De indios vagos, ladrones y extranjeros
La desarticulación de las poblaciones indígenas de sus territorios ancestrales y su consecuente proletarización no estuvo exenta de marcaciones estigmatizantes provenientes de la racialización de clase, que reconocemos en documentos judiciales o en la prensa hegemónica de principios del siglo XX. Enrique Mases demuestra los mecanismos estatales de control de la fuerza de trabajo de indígenas calificados como vagos y ladrones, a los que se obligaba a conchabarse o se les prohibían mantener sus actividades de caza, pesca y/o recolección.
La sedimentación de estas alteridades históricas en el sentido común reconocen en el presente una gramática de marcación sobre sectores de la población que se encuentran fuera del mercado de trabajo, pero también sobre colectivos racializados que alcanza tanto a migrantes de países limítrofes como a miembros de sectores populares o militantes de izquierda. En este combo se (des)encuentran los “negros de mierda” o de “alma”, los que “deberían agarrar la pala”, los drogadictos, “los bolitas y paraguas que nos sacan el trabajo” y cuando no los “indios extranjeros” que quieren quedarse con “nuestras tierras”, casi como una reverberancia fantasmal y actualizada del “cabecita negra”.
Tampoco resulta novedosa la criminalización de la protesta social en el presente. La misma reconoce una interseccionalidad de elementos configurados como lo son las clases, el género/generaciones y las pertenencias étnico-nacionales. Aun cuando se inscriba a la protesta como un mecanismo que desborda la legalidad, la punición aparece como una tecnología de disciplinamiento en nombre de las “buenas costumbres”, del resguardo “de la paz social” y/o del progreso y trabajo como valores fundantes de la nacionalidad traídos por la inmigración aluvional. Lo impensable, aquello que irrumpe como lo no esperado o no deseado, no sólo desafía lo instituido, sino los fundamentos de dicha institucionalización, demostrando que los sistemas de clasificación hegemónicos se fundan también en moralidades, las que operan como tecnologías de poder para delimitar las diferencias y la desigualdad. Se constituyen así como impensables los anarquistas extranjeros de principios del siglo XX, los “cabecitas negras” o los preexistentes originarios de hoy, confinados al mundo afuerino de la extranjería.

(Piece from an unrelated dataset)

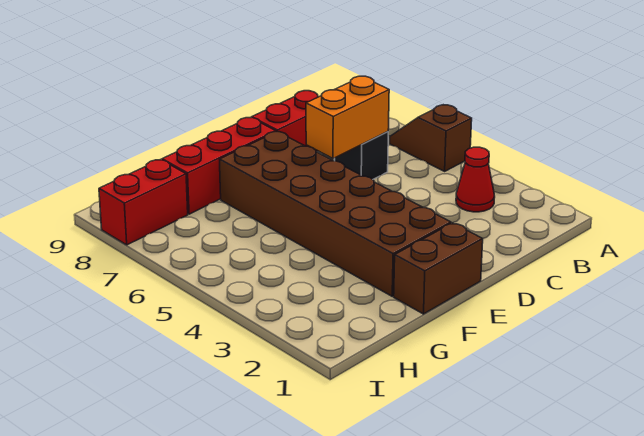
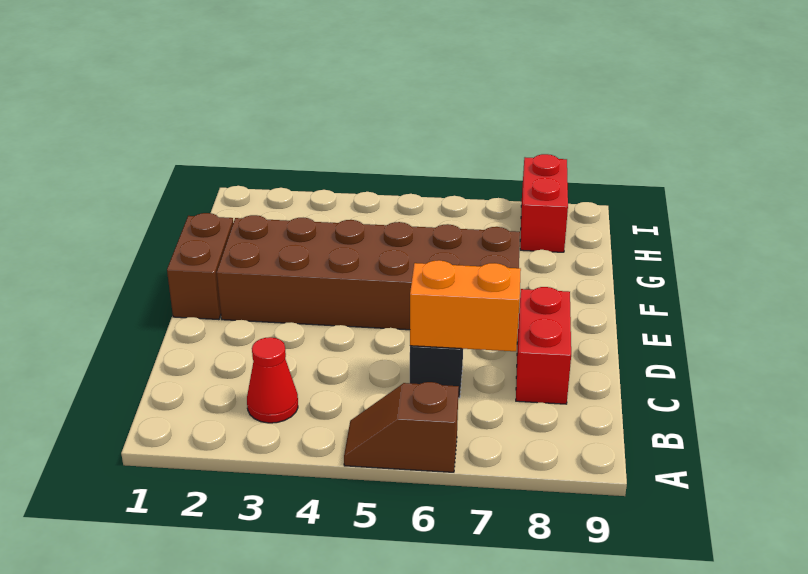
brown 1x2 slope [390,105,472,171] -> brown 1x2 slope turned to [344,382,459,472]
orange 1x2 brick [306,76,389,159] -> orange 1x2 brick turned to [410,260,521,351]
red 1x3 brick [162,118,276,214] -> none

Los discursos sobre la extinción de indígenas, su consideración como minorías étnicas o su extranjerización en tanto modalidades del negacionismo, se articulan fértilmente con la subordinación tolerable que propone el multiculturalismo neoliberal, revelando para cada momento de nuestra historia un continuum de complicidades entre las élites políticas y económicas, las instituciones del Estado y la prensa hegemónica para mantener el control legítimo de la violencia política. Sólo basta indagar acerca de sus objetivos, procedimientos y recursos e identificar la fabricación del sujeto peligroso (no permitido) en cada momento de nuestra historia nacional.
Por José María Bompadre
Antropólogo y secretario de Extensión de la FFyH-UNC.